* SOURCE MATERIAL
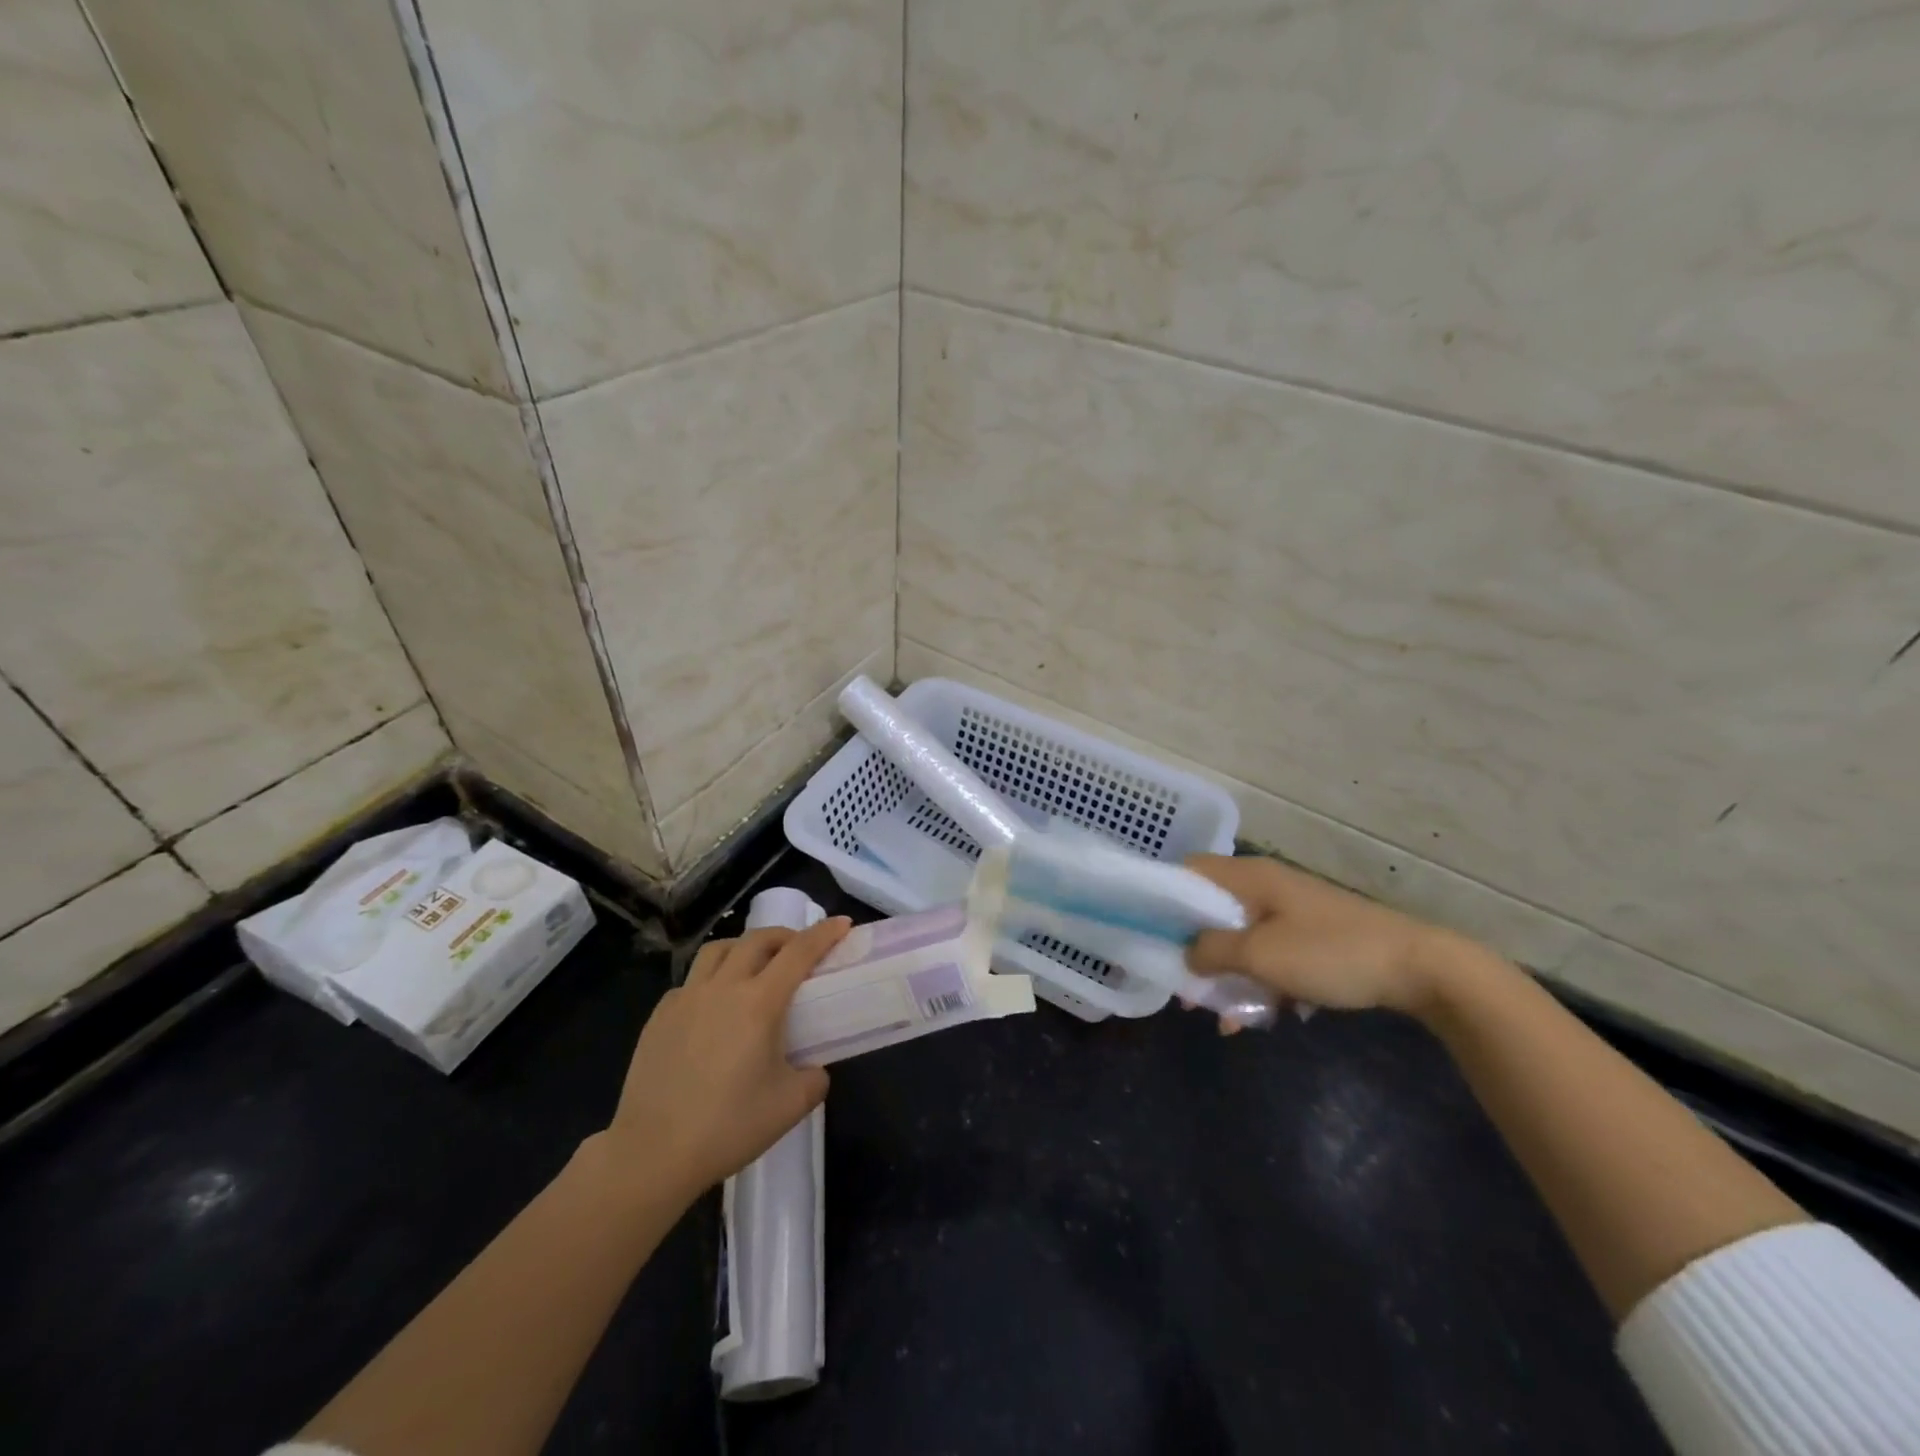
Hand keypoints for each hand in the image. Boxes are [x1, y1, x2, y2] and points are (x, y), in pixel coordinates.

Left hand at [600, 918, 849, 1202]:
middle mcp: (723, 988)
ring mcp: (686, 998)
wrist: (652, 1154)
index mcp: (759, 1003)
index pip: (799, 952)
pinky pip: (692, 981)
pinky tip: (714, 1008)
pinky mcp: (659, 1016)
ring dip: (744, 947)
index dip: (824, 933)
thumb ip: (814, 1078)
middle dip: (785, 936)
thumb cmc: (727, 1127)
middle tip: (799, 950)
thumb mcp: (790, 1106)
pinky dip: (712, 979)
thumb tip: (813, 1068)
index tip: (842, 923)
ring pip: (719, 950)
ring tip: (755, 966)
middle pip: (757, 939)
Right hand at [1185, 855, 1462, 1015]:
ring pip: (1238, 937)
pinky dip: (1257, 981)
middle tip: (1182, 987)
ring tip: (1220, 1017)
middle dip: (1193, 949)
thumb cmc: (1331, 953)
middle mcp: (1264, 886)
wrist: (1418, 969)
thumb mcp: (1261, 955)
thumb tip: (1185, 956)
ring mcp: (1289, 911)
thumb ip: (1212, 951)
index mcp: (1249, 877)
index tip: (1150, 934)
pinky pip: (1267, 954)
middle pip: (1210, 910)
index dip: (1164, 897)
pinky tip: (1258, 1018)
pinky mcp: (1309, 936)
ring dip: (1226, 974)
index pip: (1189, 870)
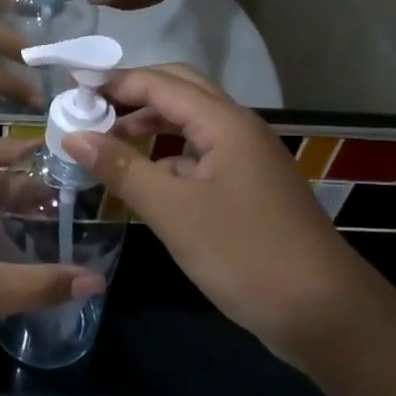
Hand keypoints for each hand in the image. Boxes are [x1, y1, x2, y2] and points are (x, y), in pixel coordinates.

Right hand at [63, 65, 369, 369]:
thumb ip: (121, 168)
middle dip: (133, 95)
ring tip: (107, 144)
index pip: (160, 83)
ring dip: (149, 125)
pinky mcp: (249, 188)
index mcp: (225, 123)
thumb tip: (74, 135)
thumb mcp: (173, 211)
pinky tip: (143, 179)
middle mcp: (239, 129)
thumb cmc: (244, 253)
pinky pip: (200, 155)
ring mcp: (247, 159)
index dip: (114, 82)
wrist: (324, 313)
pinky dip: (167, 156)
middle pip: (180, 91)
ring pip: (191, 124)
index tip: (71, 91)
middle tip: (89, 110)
==
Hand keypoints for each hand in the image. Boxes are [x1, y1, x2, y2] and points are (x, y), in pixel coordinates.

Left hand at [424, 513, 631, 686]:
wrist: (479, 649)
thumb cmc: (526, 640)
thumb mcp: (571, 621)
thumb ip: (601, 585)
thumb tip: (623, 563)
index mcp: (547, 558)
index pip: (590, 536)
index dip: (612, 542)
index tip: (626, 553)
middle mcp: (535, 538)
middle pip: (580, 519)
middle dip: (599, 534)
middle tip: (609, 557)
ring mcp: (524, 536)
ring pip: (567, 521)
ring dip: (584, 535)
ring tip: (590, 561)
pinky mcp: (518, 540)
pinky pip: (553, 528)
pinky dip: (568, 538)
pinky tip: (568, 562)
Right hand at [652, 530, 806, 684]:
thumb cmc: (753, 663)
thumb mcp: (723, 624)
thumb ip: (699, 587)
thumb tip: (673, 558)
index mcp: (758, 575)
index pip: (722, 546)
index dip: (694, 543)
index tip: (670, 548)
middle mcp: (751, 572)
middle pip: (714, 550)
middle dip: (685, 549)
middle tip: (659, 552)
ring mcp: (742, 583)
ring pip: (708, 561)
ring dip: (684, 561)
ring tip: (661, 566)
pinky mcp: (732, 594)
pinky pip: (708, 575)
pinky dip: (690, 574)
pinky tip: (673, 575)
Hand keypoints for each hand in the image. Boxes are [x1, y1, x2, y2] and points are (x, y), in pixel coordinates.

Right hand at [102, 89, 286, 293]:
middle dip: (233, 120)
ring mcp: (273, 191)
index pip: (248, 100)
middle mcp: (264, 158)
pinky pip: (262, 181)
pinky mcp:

* YOUR GOAL
Referring to the material above, set down exactly the lines between the line with "index dip: (694, 543)" and the line with "pinky pip: (708, 575)", inclusive, and no other lines.

* THE COMPLETED TASK
index dip: (694, 543)
index tip: (670, 548)
middle mcp: (751, 572)
middle pip: (714, 550)
middle dip: (685, 549)
middle tip: (659, 552)
ring mcp: (742, 583)
ring pip: (708, 561)
ring dip: (684, 561)
ring tip: (661, 566)
pinky mcp: (732, 594)
pinky pip: (708, 575)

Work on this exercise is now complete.